I'm in the search of a good vegetarian cookbook that includes pictures for all, if not, most, recipes. It must be worth the money! At work, we sell a couple of vegetarian and vegan books. One has a great amount of delicious recipes but lacks photos, the other is mostly hype, filled with great looking photos but most of the recipes are either soups, stews or mushy looking food. :-/
I'm mostly excited about the Serious Eats book coming out in November. And Alton Brown's new Good Eats volume, although, I think if I bring any more than that into the house, my boyfriend is going to declare mutiny.
@Anita83 have you looked at the new-ish Ottolenghi book, Plenty? It's amazing. There aren't photos for everything but there are still quite a few.
I bought Homesick Texan's new cookbook! I love it!
I think the only one I'm looking at for this year is Good Eats 3: The Later Years, although I may end up with Jamie Oliver's new cookbook, Meals in Minutes, as well.
Having recently bought another cookbook, then being forced to reorganised my massive pile of cookbooks (not-enough-space!!), I think it's time for me to slow down!
The next purchases will however be the Homesick Texan and Joy the Baker books.
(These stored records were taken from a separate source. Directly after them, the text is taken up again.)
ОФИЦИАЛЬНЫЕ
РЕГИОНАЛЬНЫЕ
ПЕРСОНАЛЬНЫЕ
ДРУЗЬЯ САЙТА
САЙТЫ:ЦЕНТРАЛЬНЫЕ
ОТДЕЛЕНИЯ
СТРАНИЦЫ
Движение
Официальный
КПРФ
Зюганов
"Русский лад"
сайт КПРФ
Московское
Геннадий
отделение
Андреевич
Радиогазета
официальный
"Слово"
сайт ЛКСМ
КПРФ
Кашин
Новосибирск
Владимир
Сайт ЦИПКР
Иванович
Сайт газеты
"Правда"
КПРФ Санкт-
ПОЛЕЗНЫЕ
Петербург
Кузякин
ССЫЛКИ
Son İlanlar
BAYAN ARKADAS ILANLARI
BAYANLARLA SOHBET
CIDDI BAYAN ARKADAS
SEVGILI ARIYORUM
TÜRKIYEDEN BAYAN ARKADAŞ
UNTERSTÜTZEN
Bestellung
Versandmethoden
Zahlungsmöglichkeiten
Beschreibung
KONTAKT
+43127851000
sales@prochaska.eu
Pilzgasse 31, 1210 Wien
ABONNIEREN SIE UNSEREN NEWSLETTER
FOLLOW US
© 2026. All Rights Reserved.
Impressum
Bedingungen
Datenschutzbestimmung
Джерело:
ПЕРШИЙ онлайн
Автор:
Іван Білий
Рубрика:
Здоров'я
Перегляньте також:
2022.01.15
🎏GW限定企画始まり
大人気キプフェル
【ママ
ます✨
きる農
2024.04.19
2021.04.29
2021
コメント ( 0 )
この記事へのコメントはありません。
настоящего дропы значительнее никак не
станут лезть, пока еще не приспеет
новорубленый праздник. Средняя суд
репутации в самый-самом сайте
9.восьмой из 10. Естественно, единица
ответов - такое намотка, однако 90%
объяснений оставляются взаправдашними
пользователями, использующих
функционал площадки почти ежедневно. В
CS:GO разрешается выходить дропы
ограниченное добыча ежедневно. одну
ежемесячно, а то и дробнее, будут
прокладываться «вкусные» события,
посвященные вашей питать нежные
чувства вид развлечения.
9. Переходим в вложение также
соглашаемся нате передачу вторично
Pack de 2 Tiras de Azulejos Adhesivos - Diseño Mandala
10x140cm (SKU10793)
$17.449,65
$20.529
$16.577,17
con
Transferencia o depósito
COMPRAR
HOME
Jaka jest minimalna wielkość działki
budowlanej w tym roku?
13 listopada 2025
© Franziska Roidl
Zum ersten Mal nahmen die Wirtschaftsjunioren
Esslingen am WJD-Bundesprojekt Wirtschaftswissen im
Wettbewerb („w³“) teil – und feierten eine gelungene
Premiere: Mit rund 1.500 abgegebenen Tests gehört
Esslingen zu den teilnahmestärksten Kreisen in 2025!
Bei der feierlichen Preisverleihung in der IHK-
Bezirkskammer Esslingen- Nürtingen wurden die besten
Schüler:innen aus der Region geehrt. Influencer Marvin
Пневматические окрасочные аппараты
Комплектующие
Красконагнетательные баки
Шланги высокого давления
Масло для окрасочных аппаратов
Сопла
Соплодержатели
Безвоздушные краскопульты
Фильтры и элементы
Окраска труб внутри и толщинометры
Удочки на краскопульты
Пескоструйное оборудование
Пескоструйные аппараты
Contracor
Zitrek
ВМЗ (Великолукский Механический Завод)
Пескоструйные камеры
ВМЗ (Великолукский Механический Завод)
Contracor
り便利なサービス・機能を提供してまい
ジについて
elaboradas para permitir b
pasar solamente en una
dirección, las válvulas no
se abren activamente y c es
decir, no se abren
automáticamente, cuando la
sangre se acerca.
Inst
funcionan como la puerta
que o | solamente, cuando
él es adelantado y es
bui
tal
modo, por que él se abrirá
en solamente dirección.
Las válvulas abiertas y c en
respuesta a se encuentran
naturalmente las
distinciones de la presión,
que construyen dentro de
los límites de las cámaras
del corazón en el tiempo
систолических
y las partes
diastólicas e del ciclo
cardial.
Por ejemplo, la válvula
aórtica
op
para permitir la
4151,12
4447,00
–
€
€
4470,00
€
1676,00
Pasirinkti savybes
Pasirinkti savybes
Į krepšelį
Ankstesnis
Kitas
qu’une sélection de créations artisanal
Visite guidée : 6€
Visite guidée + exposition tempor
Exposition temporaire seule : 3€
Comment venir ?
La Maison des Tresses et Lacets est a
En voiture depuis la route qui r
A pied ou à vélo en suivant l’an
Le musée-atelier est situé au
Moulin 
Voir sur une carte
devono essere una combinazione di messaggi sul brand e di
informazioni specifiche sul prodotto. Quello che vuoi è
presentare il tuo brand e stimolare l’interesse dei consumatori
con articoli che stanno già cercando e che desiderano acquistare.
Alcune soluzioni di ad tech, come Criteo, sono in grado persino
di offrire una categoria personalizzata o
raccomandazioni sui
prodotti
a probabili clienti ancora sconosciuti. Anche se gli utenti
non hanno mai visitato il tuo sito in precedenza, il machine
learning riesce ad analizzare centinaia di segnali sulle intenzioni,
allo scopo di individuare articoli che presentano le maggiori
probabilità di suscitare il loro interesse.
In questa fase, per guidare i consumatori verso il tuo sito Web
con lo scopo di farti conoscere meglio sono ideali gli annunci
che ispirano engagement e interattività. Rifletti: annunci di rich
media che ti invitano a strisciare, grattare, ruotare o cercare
Been waiting for those (not to mention Smitten Kitchen's) for years now.
@Anita83: have you tried this one? http://www.amazon.co.uk/Vegetarian-Alice-Hart/dp/1742663397 I LOVE it!
There is a wonderful book I discovered a few years ago, called "Eat My Words:Reading Women's Lives Through the Cookbooks They Wrote" by Janet Theophano, Palgrave, 2002. It is not a collection of recipes, but a look at how women have used cookbooks "to assert their individuality, develop their minds, and structure their lives". This is a look at recipe/housekeeping books written from the early 17th century to modern times by women who wrote them, learned from them, and organised their lives or the lives of people they cooked or kept house for. From the intro: "There is much to be learned from reading a cookbook besides how to prepare food...for me, leafing through a cookbook is like peering through a kitchen window. The cookbook, like the diary and the journal, evokes a universe inhabited by women...The stories cookbooks tell are about life and its sustenance in different eras and in different places, they are about enjoyment and desire, family and friendships, stability and change, and the contentment and longings of lives lived in worlds remote from our own". This is a great book for those who love cookbooks (as I do).
I, myself, have my great grandmother's ledger book, chock full of her own recipes, household accountings and medicinal recipes. I treasure it.